Lebanon’s Telecommunications Ministry has ordered the blocking of Grindr, saying it facilitates meetings between bisexual and gay men.
The ministry’s decision, obtained by The Associated Press, asked internet service providers to block the application and associated website, following a request from the public prosecutor.
There have been previous efforts to block Grindr in the country.
LGBTI people in Lebanon continue to be denied the freedom to exercise their rights. Lebanon’s penal code, which criminalises “sexual intercourse which contradicts the laws of nature”, has been used to prosecute LGBTI people.
Just over a year ago, Internal Security forces also banned a series of activities organised by LGBTI activists to mark International Day Against Homophobia, Biphobia, Intersexism and Transphobia (IDAHOBIT), citing security concerns.
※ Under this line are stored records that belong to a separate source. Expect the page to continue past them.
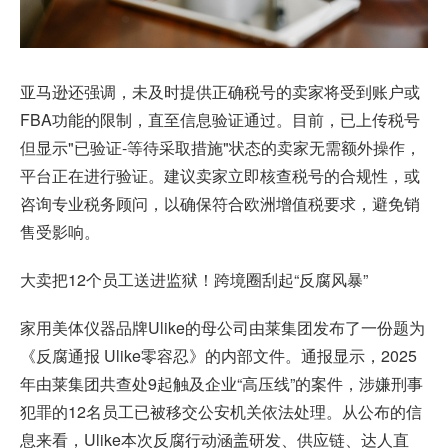
亚马逊还强调，未及时提供正确税号的卖家将受到账户或
FBA功能的限制，直至信息验证通过。目前，已上传税号
但显示"已验证-等待采取措施"状态的卖家无需额外操作，
平台正在进行验证。建议卖家立即核查税号的合规性，或
咨询专业税务顾问，以确保符合欧洲增值税要求，避免销
售受影响。
大卖把12个员工送进监狱！跨境圈刮起“反腐风暴”
家用美体仪器品牌Ulike的母公司由莱集团发布了一份题为
《反腐通报 Ulike零容忍》的内部文件。通报显示，2025
年由莱集团共查处9起触及企业“高压线”的案件，涉嫌刑事
犯罪的12名员工已被移交公安机关依法处理。从公布的信
息来看，Ulike本次反腐行动涵盖研发、供应链、达人直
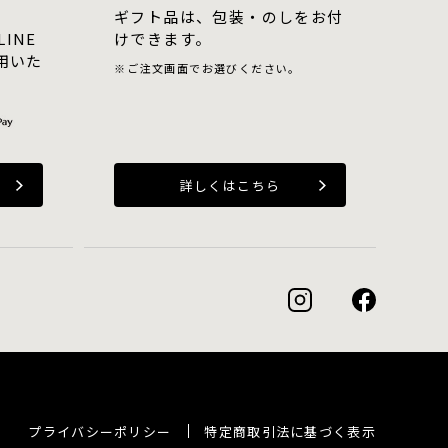
ギフト品は、包装・のしをお付
LINE
けできます。
用いた
ご注文画面でお選びください。
詳しくはこちら
プライバシーポリシー
特定商取引法に基づく表示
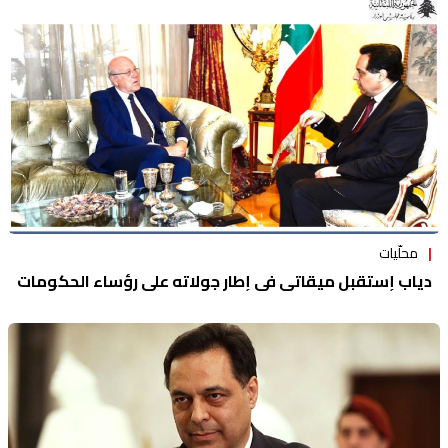
محلّيات
دياب إستقبل ميقاتي في إطار جولاته على رؤساء الحكومات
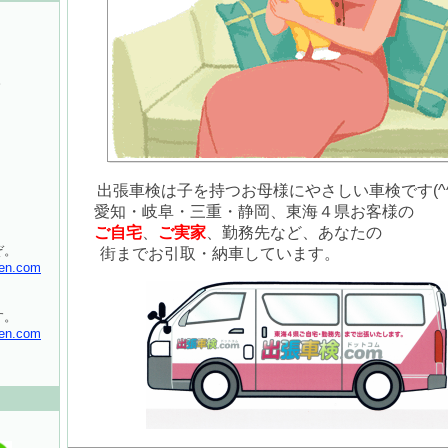
。
出張車検は子を持つお母様にやさしい車検です(^
愛知・岐阜・三重・静岡、東海４県お客様の
ご自宅
、
ご実家
、勤務先など、あなたの
ぞ。
街までお引取・納車しています。
en.com
す。
en.com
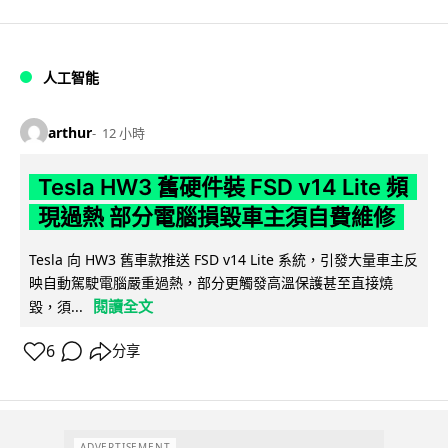
人工智能
arthur
12 小時
Tesla HW3 舊硬件裝 FSD v14 Lite 頻
現過熱 部分電腦損毀車主須自費維修
Tesla 向 HW3 舊車款推送 FSD v14 Lite 系統，引發大量車主反
映自動駕駛電腦嚴重過熱，部分更觸發高溫保護甚至直接燒
閱讀全文
毀，須...
6
分享
ADVERTISEMENT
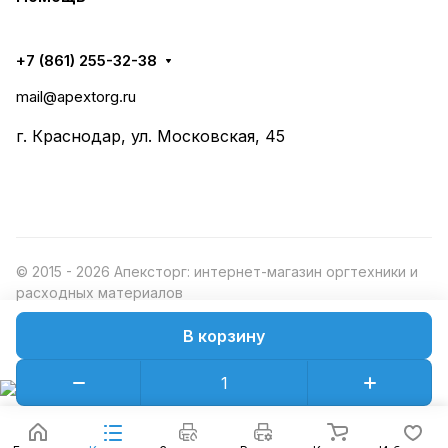
+7 (861) 255-32-38
mail@apextorg.ru
г. Краснодар, ул. Московская, 45
© 2015 - 2026 Апексторг: интернет-магазин оргтехники и
расходных материалов
В корзину
Конфиденциальность
Оферта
Amnesty International’s Middle East Research Director, Lynn Maalouf, said the decision to ban Grindr in Lebanon was a “deeply regressive step” and a “blow for the human rights of the local LGBTI community”.
“As well as being a flagrant assault on the right to freedom of expression, this move will serve to entrench and legitimise homophobic views within the country,” she said.
“No-one should face discrimination or punishment for their sexual orientation. Instead of blocking apps used by the gay community, the Lebanese authorities should immediately revoke this ban and focus their efforts on ending their crackdown against LGBTI people.”
Amnesty International obtained confirmation from an official source at the Lebanese Telecommunications Ministry that it had indeed issued the decision.
In January 2019, access to the Grindr app was partially blocked on some Lebanese mobile data networks, apparently on the orders of the ministry.